# EXCERPTED TEXT
[START]

Carrot Cake with Cream Cheese Frosting (Flour Bakery)


I don’t really think of myself as much of a frosted cake maker.  My hobbit cousin on the other hand, makes all sorts of delicious, nice-looking cakes and even knows how to make different kinds of frostings.  I find cakes intimidating for some reason.  Maybe I experienced some past cake making-related trauma that is now buried somewhere in my subconscious and has made me wary of attempting them.  Anyway, I decided to make this one for several reasons:

1.  I was feeling brave.
2.  Carrots seemed like a good ingredient to use – one I hadn’t used yet for the weekly ESOL dessert.
3.  I had had this cake at Flour several times, and was pretty impressed with it given that its starring ingredient is a vegetable instead of chocolate.
4.  This is the only cake off which I will actually eat the frosting.  And not just some of it, but ALL of it.
5.  I was smitten by the carrot curlycues.

The cake was pretty straightforward to make.  I ran out of carrots, didn’t have a cake pan small enough to make a nice tall cake, and did not let my butter soften enough for the frosting, but it still turned out moist and tasty!  (Heh.  I picked out the larger pieces of butter, so the frosting was smooth for the most part.)


Joanne Chang, Flour Bakery
Yields one 8-inch two-layer cake
Cake can be stored in an airtight container in the refrigerator for up to 3 days.  Best served a little cooler than room temperature (place at RT ~2 hours before serving), but is still good straight from the fridge.  

Ingredients for Cake
2 eggs
1 c. light brown sugar, packed
3/4 c. canola oil
3 Tbsp nonfat buttermilk
1/2 tsp vanilla exgract
1 c. plus 2 Tbsp unbleached all-purpose flour
1/2 tsp baking powder
1/2 tsp baking soda
1/2 tsp kosher salt
1/2 tsp ground cinnamon
1/4 tsp ground ginger
2 c. shredded carrots, tightly packed
1/2 c. raisins
1/2 c. walnuts, toasted and chopped

Ingredients for Cream Cheese Frosting
12 oz. cream cheese, RT
1/2 c. unsalted butter, RT
1 2/3 c. confectioner’s sugar

Ingredients for Candied Carrot Strips (Optional)

[END]

# TASK DIRECTIONS
Copy the carrot cake recipe above in full, word for word.

# DATA SHOWN
[START]

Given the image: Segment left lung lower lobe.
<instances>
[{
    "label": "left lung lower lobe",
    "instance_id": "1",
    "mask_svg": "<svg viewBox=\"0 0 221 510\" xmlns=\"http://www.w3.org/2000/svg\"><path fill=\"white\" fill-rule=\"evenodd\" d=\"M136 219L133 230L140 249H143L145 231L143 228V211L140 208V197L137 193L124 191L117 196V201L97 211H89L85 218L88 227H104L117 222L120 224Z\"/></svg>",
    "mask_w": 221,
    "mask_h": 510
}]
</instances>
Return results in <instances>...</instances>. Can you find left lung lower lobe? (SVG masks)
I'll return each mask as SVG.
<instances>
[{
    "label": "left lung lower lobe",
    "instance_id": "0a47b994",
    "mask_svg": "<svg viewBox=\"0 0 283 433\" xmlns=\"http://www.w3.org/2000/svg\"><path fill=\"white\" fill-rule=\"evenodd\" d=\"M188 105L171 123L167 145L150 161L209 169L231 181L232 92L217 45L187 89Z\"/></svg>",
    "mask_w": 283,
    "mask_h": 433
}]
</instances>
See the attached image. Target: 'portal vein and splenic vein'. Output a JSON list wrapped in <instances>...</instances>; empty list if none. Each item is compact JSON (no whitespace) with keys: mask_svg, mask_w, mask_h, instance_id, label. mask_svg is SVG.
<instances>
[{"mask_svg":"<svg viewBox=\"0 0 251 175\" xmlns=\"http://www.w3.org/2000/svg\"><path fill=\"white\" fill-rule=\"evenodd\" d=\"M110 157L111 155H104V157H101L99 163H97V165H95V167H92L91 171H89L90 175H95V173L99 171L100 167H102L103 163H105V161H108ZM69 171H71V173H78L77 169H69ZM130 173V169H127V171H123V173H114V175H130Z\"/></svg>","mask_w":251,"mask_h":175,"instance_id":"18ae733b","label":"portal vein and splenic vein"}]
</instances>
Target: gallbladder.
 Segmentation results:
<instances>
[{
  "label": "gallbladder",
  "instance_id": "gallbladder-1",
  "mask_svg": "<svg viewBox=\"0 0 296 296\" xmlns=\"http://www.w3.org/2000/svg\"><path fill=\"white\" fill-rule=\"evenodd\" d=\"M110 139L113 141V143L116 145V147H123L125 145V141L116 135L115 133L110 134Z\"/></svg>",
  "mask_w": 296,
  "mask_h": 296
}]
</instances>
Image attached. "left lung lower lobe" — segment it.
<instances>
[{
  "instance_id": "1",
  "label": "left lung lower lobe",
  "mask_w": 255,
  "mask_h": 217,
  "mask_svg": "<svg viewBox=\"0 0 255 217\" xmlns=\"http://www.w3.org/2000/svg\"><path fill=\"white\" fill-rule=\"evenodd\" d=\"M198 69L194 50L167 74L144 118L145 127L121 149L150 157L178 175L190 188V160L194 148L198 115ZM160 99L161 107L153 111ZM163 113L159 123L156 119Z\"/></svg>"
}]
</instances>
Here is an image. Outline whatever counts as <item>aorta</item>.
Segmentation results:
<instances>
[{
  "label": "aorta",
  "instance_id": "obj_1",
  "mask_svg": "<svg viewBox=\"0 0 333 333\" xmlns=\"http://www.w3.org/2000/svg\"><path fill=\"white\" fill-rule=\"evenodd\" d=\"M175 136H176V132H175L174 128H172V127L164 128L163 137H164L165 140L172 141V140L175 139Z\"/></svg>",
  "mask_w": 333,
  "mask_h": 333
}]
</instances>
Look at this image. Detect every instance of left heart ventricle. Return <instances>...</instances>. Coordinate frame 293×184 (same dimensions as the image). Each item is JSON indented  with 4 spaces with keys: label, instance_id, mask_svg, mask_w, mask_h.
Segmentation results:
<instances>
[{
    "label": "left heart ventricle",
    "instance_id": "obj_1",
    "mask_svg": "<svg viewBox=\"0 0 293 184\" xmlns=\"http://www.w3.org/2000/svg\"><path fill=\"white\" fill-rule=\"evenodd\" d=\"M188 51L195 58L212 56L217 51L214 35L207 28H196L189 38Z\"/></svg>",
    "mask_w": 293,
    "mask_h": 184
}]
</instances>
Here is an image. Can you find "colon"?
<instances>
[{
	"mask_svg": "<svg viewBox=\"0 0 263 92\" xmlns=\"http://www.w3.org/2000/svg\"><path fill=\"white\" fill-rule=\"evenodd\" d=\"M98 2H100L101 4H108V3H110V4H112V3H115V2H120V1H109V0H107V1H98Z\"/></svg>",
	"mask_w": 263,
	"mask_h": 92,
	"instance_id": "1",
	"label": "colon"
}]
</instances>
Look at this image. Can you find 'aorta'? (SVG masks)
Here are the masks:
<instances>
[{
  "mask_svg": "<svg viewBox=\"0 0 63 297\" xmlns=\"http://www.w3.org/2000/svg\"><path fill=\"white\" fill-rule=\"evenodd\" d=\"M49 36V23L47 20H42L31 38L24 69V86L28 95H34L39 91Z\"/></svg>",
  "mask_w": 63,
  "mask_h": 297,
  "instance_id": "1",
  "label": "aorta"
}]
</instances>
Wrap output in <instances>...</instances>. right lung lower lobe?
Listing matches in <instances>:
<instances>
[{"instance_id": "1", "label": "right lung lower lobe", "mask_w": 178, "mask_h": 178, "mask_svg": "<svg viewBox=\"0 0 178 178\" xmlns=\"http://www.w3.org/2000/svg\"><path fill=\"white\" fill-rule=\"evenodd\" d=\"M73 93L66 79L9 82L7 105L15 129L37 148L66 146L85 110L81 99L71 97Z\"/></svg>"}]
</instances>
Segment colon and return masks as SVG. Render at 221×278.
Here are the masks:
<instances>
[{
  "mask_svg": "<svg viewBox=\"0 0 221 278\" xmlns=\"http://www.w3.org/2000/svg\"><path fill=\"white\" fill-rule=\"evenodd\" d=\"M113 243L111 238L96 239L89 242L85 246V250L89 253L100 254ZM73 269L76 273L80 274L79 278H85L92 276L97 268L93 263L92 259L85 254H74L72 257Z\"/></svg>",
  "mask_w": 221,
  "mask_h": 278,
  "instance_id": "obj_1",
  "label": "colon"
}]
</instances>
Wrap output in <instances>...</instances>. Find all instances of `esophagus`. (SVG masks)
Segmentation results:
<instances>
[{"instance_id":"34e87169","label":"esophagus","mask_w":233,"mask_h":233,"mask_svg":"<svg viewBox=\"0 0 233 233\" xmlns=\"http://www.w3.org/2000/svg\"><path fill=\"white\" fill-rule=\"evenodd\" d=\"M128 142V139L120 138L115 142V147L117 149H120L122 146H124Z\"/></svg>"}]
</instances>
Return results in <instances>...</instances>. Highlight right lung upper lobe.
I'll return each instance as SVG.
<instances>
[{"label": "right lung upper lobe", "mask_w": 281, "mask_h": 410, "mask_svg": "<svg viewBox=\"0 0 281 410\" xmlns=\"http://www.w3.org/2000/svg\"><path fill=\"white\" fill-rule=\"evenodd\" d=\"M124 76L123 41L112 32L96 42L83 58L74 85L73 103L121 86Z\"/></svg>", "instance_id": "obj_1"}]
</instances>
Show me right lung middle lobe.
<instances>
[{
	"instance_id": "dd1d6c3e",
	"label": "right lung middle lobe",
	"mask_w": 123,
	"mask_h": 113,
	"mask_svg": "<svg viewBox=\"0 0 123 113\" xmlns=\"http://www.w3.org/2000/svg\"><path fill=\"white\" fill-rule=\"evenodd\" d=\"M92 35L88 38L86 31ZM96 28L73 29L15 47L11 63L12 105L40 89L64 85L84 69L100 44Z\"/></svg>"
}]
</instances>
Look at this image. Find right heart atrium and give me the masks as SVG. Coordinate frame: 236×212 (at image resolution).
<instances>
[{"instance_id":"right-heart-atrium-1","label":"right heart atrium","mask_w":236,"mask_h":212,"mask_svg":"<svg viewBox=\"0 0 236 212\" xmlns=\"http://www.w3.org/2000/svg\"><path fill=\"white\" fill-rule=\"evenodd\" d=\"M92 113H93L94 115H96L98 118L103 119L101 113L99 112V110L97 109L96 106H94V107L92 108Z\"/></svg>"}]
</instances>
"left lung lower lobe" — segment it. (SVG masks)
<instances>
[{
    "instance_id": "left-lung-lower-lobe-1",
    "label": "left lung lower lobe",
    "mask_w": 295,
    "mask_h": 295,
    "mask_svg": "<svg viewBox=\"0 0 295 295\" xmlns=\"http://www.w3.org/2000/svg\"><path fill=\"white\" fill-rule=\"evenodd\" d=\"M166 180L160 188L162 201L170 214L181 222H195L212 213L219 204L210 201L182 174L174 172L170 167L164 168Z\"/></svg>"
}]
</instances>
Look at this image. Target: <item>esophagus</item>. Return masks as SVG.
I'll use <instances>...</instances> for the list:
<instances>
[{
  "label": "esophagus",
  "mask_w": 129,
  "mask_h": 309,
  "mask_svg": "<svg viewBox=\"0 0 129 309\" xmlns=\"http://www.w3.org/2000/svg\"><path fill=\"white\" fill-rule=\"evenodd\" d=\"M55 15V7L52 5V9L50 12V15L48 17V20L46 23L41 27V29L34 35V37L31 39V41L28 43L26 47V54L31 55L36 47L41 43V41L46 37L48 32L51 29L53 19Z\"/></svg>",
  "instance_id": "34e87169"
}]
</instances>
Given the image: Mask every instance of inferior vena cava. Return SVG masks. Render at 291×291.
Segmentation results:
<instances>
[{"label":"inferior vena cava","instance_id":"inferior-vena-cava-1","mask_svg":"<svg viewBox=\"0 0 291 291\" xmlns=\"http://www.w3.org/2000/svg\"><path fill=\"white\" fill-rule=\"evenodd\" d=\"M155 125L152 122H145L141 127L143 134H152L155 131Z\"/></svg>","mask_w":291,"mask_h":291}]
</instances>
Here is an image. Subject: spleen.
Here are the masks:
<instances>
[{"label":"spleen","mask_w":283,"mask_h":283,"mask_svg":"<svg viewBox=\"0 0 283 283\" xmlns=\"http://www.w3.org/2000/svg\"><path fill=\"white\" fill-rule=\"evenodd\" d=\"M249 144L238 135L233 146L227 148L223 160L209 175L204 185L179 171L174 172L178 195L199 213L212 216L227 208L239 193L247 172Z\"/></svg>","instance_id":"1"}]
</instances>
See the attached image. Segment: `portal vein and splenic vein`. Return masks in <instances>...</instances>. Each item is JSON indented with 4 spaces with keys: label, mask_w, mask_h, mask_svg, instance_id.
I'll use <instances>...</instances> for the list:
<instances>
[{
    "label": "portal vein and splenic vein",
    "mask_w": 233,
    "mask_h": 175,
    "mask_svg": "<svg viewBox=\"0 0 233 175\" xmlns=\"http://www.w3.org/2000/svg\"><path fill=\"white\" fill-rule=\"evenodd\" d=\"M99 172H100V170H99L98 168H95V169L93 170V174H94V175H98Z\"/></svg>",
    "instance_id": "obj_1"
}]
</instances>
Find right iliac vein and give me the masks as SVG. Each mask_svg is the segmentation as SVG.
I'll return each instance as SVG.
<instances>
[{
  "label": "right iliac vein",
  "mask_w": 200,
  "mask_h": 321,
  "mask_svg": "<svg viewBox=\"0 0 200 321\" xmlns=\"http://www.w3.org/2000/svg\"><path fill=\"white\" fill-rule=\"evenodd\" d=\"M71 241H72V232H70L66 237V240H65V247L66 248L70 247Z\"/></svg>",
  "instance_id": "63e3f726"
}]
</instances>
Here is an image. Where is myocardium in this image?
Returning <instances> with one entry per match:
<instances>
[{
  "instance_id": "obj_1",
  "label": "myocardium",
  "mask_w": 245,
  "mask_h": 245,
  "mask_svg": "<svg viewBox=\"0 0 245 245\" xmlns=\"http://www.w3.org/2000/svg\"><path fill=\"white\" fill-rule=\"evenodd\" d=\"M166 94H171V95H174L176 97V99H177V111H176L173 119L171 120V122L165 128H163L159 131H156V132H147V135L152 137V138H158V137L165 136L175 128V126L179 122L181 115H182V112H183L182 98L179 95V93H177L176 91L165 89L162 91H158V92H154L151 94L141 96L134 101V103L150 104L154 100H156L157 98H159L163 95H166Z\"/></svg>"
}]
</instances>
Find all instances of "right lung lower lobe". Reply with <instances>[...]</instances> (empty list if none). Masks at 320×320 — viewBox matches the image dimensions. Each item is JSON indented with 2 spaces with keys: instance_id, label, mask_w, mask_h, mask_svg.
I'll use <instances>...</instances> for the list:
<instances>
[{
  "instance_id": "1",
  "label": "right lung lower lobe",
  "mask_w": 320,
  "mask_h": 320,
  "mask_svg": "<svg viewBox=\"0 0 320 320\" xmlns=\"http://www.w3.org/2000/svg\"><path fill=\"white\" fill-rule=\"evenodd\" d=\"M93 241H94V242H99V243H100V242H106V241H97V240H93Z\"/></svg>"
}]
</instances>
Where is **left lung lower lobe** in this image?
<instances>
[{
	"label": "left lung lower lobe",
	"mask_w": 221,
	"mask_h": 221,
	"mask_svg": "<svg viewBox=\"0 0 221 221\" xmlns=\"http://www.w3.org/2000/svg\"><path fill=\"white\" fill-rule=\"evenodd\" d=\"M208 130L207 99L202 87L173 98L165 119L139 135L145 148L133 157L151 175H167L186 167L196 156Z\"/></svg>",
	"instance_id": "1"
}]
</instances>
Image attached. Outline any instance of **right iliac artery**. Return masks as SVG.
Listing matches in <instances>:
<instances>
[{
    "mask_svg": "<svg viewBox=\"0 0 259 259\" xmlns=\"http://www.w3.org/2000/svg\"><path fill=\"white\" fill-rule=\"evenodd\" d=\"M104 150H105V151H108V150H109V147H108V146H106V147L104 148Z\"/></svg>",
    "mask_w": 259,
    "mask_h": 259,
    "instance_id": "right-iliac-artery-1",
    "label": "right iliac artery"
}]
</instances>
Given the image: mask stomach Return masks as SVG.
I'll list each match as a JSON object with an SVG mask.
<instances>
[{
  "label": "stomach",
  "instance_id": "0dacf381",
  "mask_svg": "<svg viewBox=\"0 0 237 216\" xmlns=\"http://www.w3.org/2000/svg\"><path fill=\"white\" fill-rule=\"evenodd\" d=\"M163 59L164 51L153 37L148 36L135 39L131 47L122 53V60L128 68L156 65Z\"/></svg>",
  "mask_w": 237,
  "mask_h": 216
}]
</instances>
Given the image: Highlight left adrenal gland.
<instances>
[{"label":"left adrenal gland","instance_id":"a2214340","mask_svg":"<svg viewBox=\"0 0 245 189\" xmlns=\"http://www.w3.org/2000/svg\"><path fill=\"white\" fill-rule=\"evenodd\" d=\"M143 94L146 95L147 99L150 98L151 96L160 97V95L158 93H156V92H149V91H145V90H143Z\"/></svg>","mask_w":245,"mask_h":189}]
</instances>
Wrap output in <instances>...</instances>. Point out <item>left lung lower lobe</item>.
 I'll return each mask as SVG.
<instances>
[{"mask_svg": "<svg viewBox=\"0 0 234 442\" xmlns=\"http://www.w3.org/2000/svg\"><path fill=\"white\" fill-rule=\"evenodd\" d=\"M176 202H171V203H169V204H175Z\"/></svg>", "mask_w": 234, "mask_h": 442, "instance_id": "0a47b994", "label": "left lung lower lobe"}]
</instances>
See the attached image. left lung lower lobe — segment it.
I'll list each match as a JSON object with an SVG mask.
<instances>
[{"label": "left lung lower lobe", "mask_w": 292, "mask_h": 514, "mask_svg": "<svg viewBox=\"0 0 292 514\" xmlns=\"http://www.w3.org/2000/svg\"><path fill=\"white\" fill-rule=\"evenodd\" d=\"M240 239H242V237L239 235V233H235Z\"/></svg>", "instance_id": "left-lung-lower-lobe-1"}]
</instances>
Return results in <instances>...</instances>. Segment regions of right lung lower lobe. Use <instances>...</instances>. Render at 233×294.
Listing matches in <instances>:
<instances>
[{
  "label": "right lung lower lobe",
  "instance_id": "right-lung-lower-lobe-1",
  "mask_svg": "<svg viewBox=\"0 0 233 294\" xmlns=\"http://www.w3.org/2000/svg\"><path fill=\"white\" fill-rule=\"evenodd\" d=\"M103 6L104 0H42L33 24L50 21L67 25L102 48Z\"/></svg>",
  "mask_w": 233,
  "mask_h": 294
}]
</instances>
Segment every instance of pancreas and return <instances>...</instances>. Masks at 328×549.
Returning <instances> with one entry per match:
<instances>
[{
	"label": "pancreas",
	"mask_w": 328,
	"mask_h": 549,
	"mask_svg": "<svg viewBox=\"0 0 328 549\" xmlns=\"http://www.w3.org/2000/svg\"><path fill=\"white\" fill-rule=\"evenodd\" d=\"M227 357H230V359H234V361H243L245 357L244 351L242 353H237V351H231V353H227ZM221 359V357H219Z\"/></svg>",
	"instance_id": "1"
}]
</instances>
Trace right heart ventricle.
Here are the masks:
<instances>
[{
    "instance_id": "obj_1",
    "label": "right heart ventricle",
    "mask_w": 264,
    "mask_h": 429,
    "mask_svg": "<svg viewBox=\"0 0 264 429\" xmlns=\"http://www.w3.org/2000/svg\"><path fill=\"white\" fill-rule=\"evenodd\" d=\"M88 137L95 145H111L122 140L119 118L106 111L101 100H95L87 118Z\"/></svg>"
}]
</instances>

[END]

# ANSWER FOR THIS EXERCISE
Carrot Cake with Cream Cheese Frosting (Flour Bakery)


I don’t really think of myself as much of a frosted cake maker.  My hobbit cousin on the other hand, makes all sorts of delicious, nice-looking cakes and even knows how to make different kinds of frostings.  I find cakes intimidating for some reason.  Maybe I experienced some past cake making-related trauma that is now buried somewhere in my subconscious and has made me wary of attempting them.  Anyway, I decided to make this one for several reasons:

1.  I was feeling brave.
2.  Carrots seemed like a good ingredient to use – one I hadn’t used yet for the weekly ESOL dessert.
3.  I had had this cake at Flour several times, and was pretty impressed with it given that its starring ingredient is a vegetable instead of chocolate.
4.  This is the only cake off which I will actually eat the frosting.  And not just some of it, but ALL of it.
5.  I was smitten by the carrot curlycues.

The cake was pretty straightforward to make.  I ran out of carrots, didn’t have a cake pan small enough to make a nice tall cake, and did not let my butter soften enough for the frosting, but it still turned out moist and tasty!  (Heh.  I picked out the larger pieces of butter, so the frosting was smooth for the most part.)


Joanne Chang, Flour Bakery
Yields one 8-inch two-layer cake
Cake can be stored in an airtight container in the refrigerator for up to 3 days.  Best served a little cooler than room temperature (place at RT ~2 hours before serving), but is still good straight from the fridge.  

Ingredients for Cake
2 eggs
1 c. light brown sugar, packed
3/4 c. canola oil
3 Tbsp nonfat buttermilk
1/2 tsp vanilla exgract
1 c. plus 2 Tbsp unbleached all-purpose flour
1/2 tsp baking powder
1/2 tsp baking soda
1/2 tsp kosher salt
1/2 tsp ground cinnamon
1/4 tsp ground ginger
2 c. shredded carrots, tightly packed
1/2 c. raisins
1/2 c. walnuts, toasted and chopped

Ingredients for Cream Cheese Frosting
12 oz. cream cheese, RT
1/2 c. unsalted butter, RT
1 2/3 c. confectioner’s sugar

Ingredients for Candied Carrot Strips (Optional)